S'Mother: The Story of a Man, His Mom, and the Thousands of Altogether Insane Letters She's Mailed to Him by Adam Chester (NY: Abrams Image, 2011). Reviewed from Kindle ARC and e-galley, both provided by publisher via netgalley.com.

This hilarious memoir is kind of the mom version of $#*! My Dad Says, in that Adam Chester preserves the crazy letters his mother has sent him since he moved away to go to college. Chester's mom, Joan, happens to be a lot less vulgar than Halpern's dad, but just as funny! There are non sequiturs galore, and the Chester's book includes plenty of scans of the letters--in case you can't believe some of the stuff she's written, or just to showcase the wackiness of some of the letters. (As a side note, the scans were not readable on my Kindle!)
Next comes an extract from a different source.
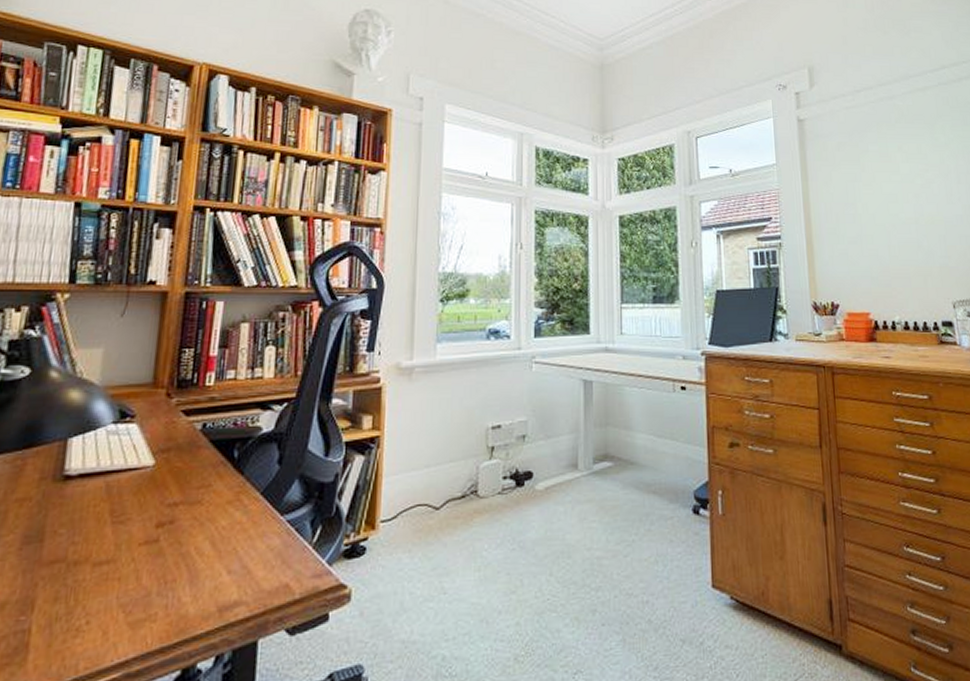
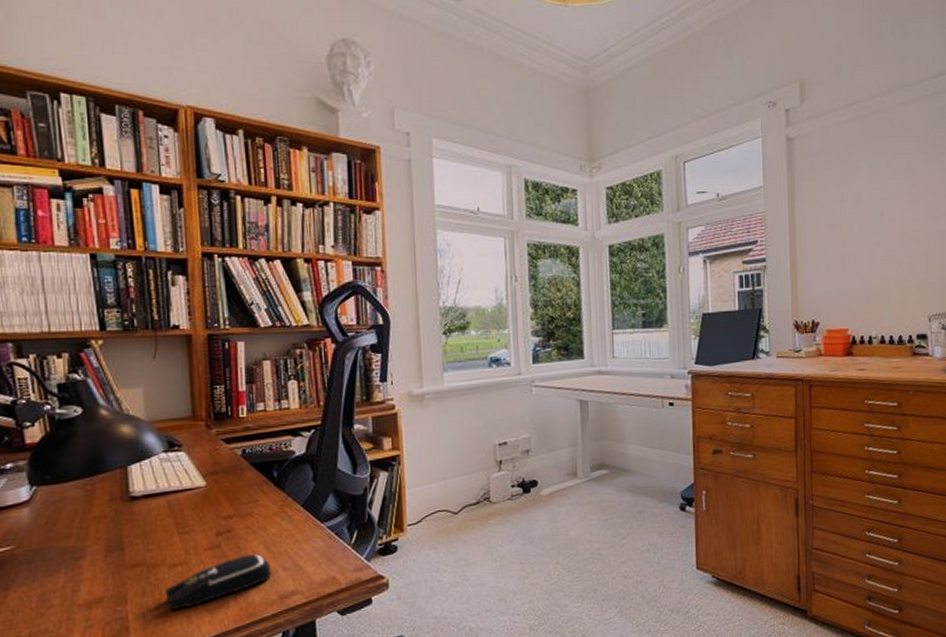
computer mouse: none [81,552,215,623] -> present [165,554,272,611]

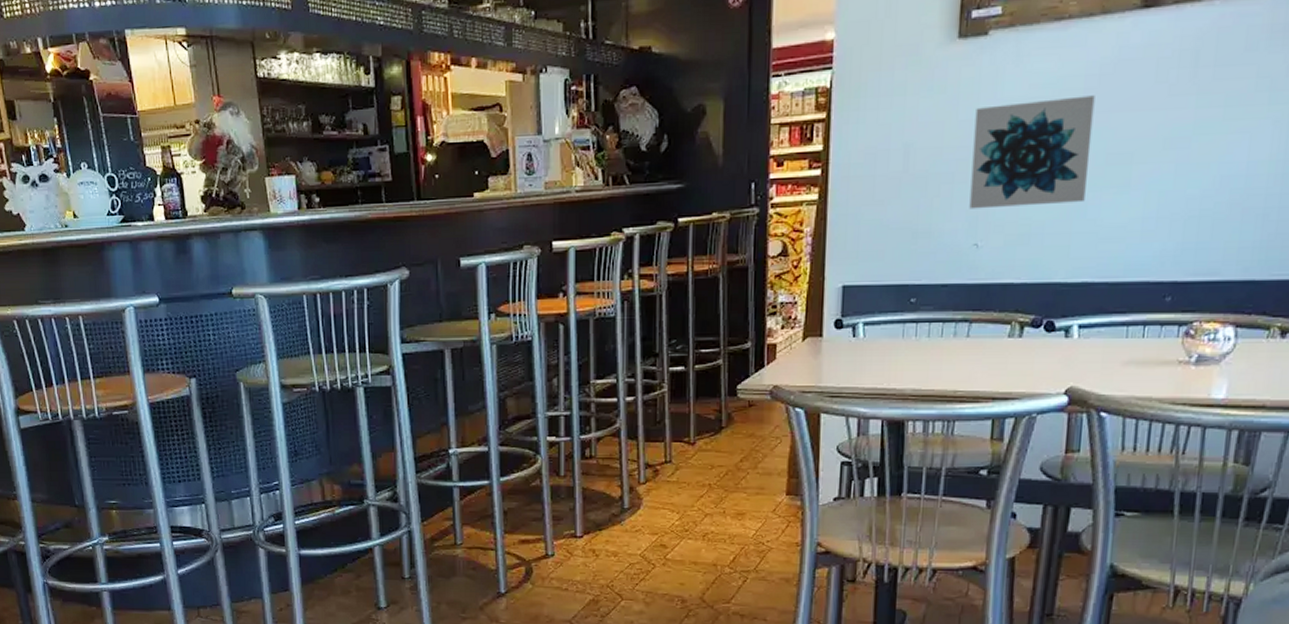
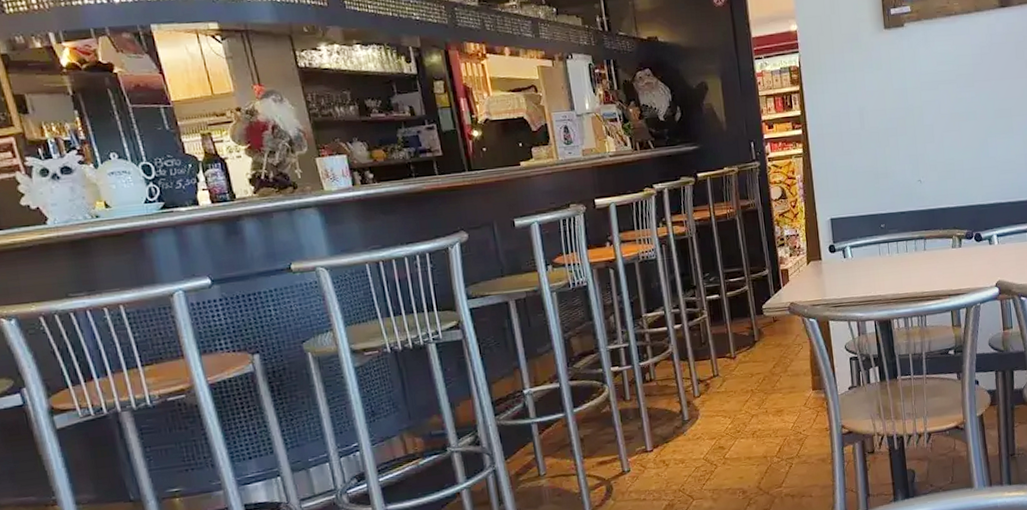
wall art: present [969,95,1095,209] -> none [904,69,986,155]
Chester lost his dad at age 8, and as he says in his Foreword, his mom should've come with a warning label about her crazy-making potential. This is true. It's easy to laugh at Joan's insane missives, but hard to imagine living with this deluge of madness. This memoir is largely restricted to her letters and their immediate context, but there must be some wacky stories, too, about Joan's interference in Adam's life when he was a kid, beyond the few completely hilarious tales provided in the foreword. After his dad died, Chester and his mother moved to Florida. Joan cut Adam off from all his paternal relatives, saying they hated her and were crazy. She also gave him dire warnings about her own relatives, like her mother and half-brother Michael (also deemed crazy). She starts writing letters to him after he moves to California for college. The topics range all over the place, but Joan has a few themes. One of them is death, specifically her death, and associated topics, like life insurance policies. She has some off-the-wall pet names for Adam, too, including poppy-seed, pussy cat, and dolly poo-poo.
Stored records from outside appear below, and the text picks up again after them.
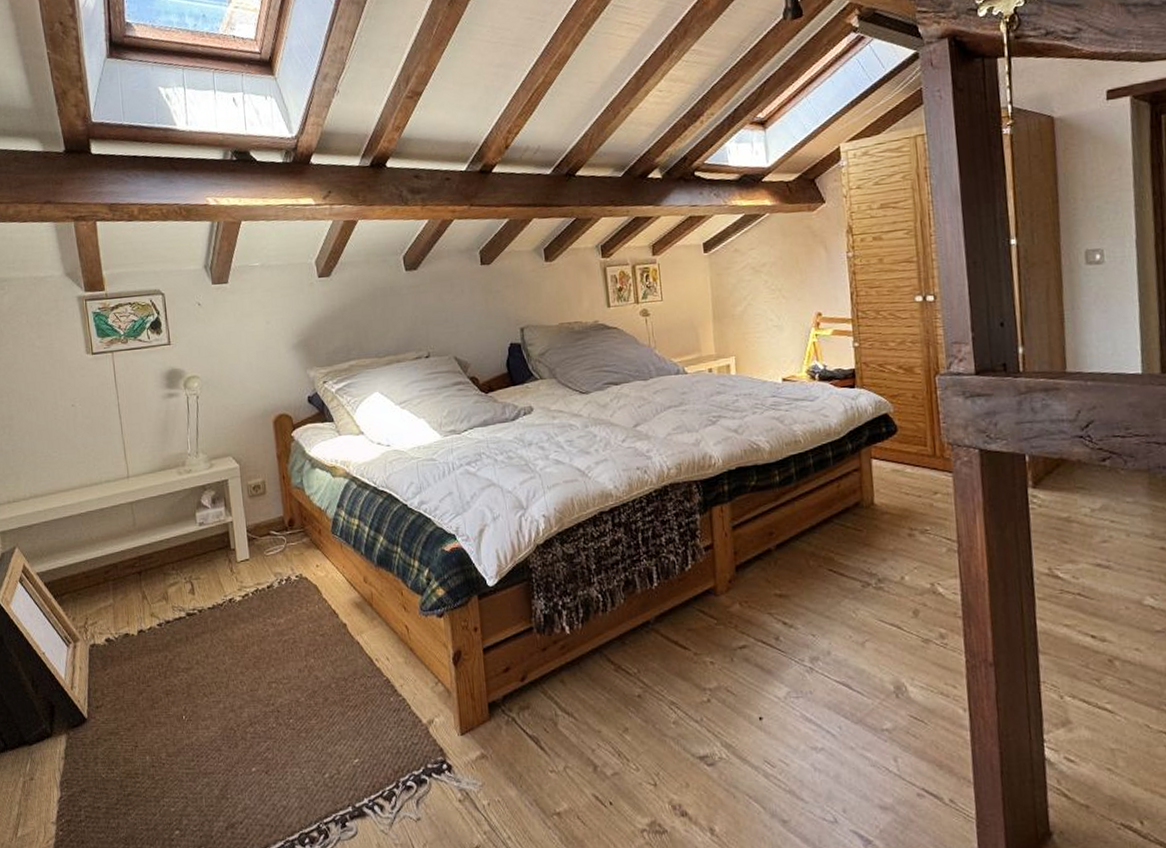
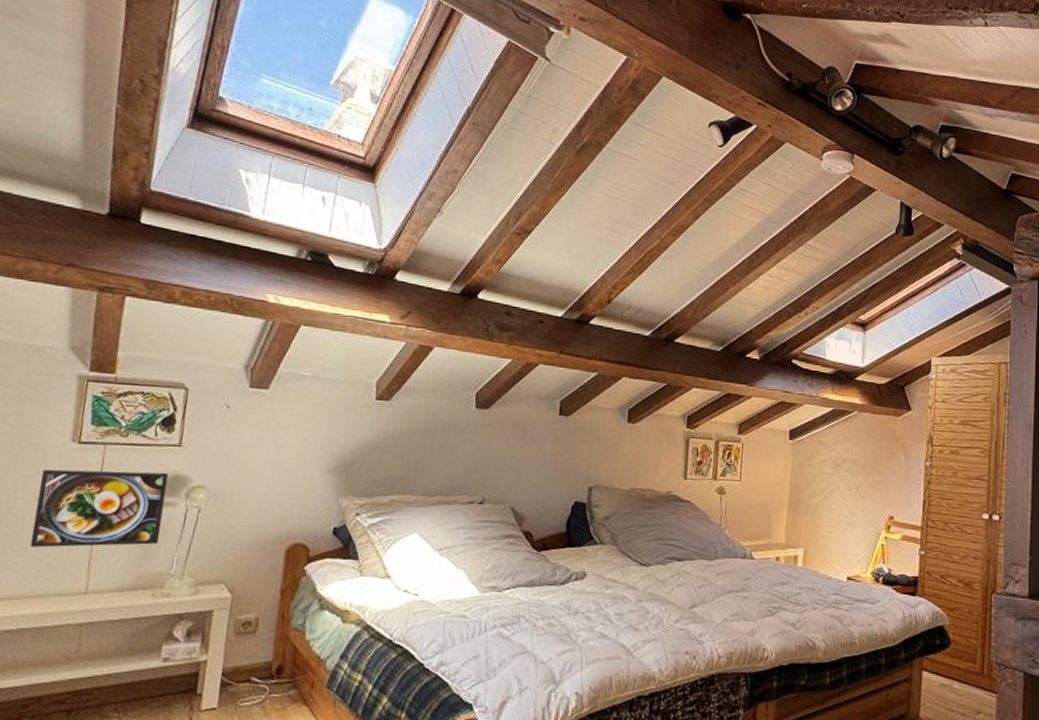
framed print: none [71,368,173,445] -> present [29,469,169,548]

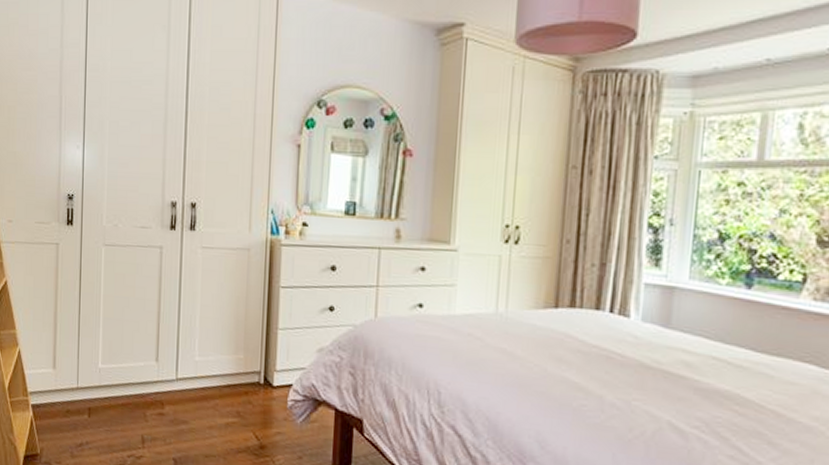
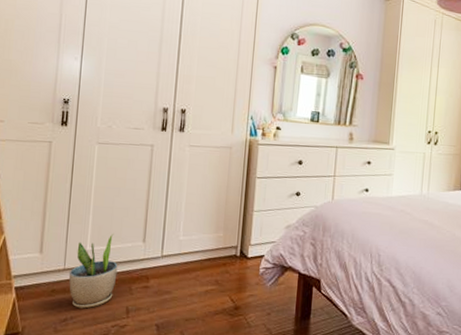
potted plant: none [82,350,131,434] -> present [68,234,118,309]

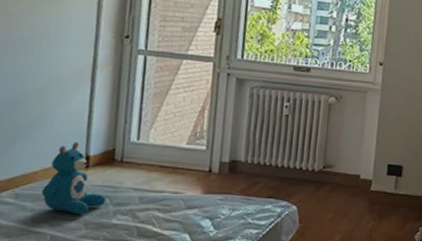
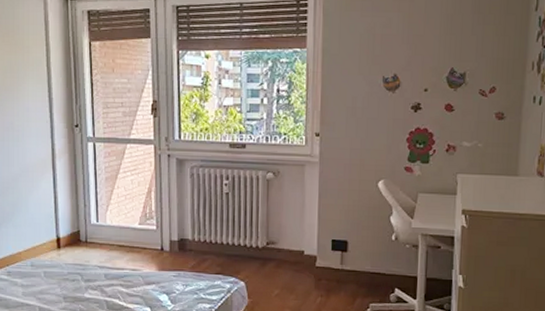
teddy bear: present [41,142,107,215] -> none [26,225,78,290]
One of my favorite non sequiturs appears in two points appended to a letter about miscellaneous financial and personal issues. "1. Don't drink rain-water. 2. There's a resistant form of gonorrhea going around--Use a condom" (p. 56). Yikes! Can you imagine getting letters like that? Chester claims he has hundreds. He stopped reading them, but saved them all.
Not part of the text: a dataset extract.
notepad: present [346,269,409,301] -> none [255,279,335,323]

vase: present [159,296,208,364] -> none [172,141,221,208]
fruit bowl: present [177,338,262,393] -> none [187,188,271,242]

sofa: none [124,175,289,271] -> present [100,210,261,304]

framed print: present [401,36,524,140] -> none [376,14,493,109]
Despite the crazy-making potential, Chester clearly loves his mother dearly, and she's very much a part of his life. She has to be considering that she lives only 20 minutes away from him, but even aside from that--she's still writing letters! Chester includes a few of his own musical career highlights, but keeps the focus on his mother's engaging, if wacko, letters. Highly recommended for adult audiences!